DNS-driven analysis of the Flamelet/Progress Variable model assumptions on soot inception, growth, and oxidation in turbulent flames

2020 
Abstract Modeling suites for Large-Eddy Simulations of soot evolution in turbulent flames include a number of submodels describing the chemistry of soot precursors, particle dynamics, heterogeneous soot chemistry, turbulent mixing, and combustion. To understand the reasons for model failure and to enhance the overall model performance, it is necessary to identify and subsequently improve model components with a leading order effect on the overall error. In this work, errors in soot predictions associated with flamelet-based combustion models are isolated and quantified in a combined a-priori and partial a-posteriori analysis using large-scale Direct Numerical Simulation (DNS) data of a sooting turbulent jet diffusion flame. Gas-phase quantities entering the calculation of the soot source terms and hence coupling the combustion model to the soot model are analyzed in the DNS first. The performance of a Flamelet/Progress Variable model with respect to these quantities is then analyzed a-priori for two DNS cases employing a mixture-averaged transport model and unity Lewis numbers. Then, the soot evolution along Lagrangian trajectories extracted from the DNS is re-computed using rate coefficients directly taken from the DNS and from the flamelet table. In the context of this partial a-posteriori analysis, flamelet-induced errors are also compared to errors induced by the chemical soot model. The soot surface growth and oxidation rate coefficients are reasonably well predicted by the flamelet library.

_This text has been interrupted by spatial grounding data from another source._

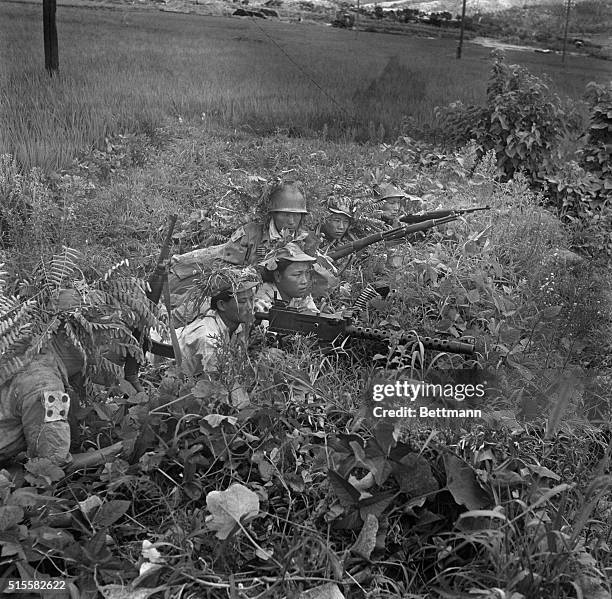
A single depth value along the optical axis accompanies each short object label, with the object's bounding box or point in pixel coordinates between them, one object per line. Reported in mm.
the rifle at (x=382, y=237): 2838
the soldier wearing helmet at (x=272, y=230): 2635
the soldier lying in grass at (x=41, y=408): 1950
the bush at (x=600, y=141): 4505
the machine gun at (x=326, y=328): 2471
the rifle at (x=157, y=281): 2236
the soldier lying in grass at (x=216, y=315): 2428
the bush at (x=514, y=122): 4039
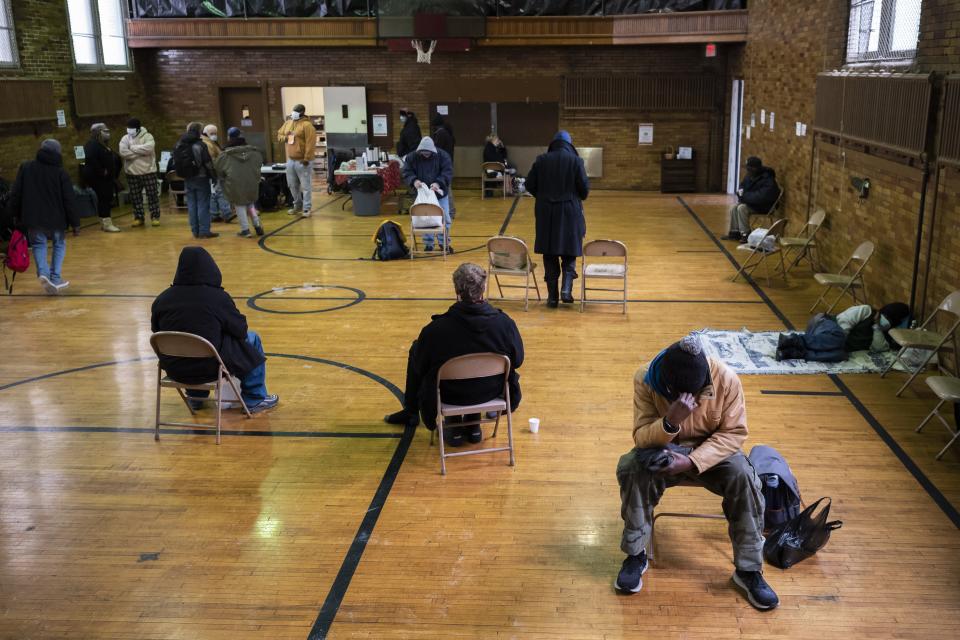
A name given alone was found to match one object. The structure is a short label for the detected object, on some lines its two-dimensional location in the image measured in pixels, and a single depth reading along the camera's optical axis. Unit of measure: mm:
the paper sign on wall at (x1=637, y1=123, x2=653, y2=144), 17631
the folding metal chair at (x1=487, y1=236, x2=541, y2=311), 8500
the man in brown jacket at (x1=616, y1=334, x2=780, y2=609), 3828
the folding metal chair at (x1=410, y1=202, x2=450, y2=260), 10875
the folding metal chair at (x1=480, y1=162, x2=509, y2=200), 16828
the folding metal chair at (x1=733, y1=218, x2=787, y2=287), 9676
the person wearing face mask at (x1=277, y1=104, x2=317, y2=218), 13617
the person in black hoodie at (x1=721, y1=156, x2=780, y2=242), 12047
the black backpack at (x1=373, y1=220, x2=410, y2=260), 11070
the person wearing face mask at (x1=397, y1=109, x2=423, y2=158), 15648
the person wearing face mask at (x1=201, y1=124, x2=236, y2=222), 13344
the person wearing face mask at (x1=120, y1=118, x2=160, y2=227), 13250
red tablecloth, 14195
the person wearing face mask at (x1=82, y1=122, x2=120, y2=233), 13328
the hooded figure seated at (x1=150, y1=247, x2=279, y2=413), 5582
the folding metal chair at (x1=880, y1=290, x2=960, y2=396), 6219
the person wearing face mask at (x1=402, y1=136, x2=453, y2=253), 11148
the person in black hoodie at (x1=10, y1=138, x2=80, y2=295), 9234
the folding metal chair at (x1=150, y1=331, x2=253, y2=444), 5379
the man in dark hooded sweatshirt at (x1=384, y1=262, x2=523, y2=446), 5109
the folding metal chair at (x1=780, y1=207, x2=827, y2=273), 9773
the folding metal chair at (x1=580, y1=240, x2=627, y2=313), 8414
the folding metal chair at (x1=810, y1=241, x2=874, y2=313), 8035
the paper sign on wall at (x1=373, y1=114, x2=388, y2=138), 18297
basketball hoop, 16922
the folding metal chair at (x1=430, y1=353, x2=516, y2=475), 4957
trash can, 14172
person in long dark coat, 8375
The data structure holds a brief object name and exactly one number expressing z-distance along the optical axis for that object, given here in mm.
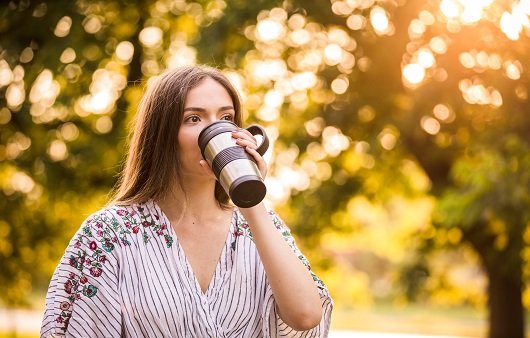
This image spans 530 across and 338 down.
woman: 2520
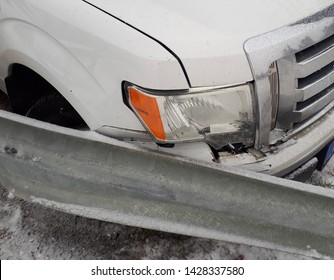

Considerably larger errors in the model-predicted soot mass originate from the tabulated quantities entering the calculation of PAH-based soot growth rates. However, these errors can be reduced to a few percent if the rate is appropriately scaled with the mass fraction of polycyclic aromatic hydrocarbons (PAH). However, this requires the solution of a transport equation for the PAH mass fraction, and modeling the source term in this equation is shown to be challenging. Overall, the largest uncertainties can be attributed to the chemical mechanism for PAH formation and the model for the PAH source term.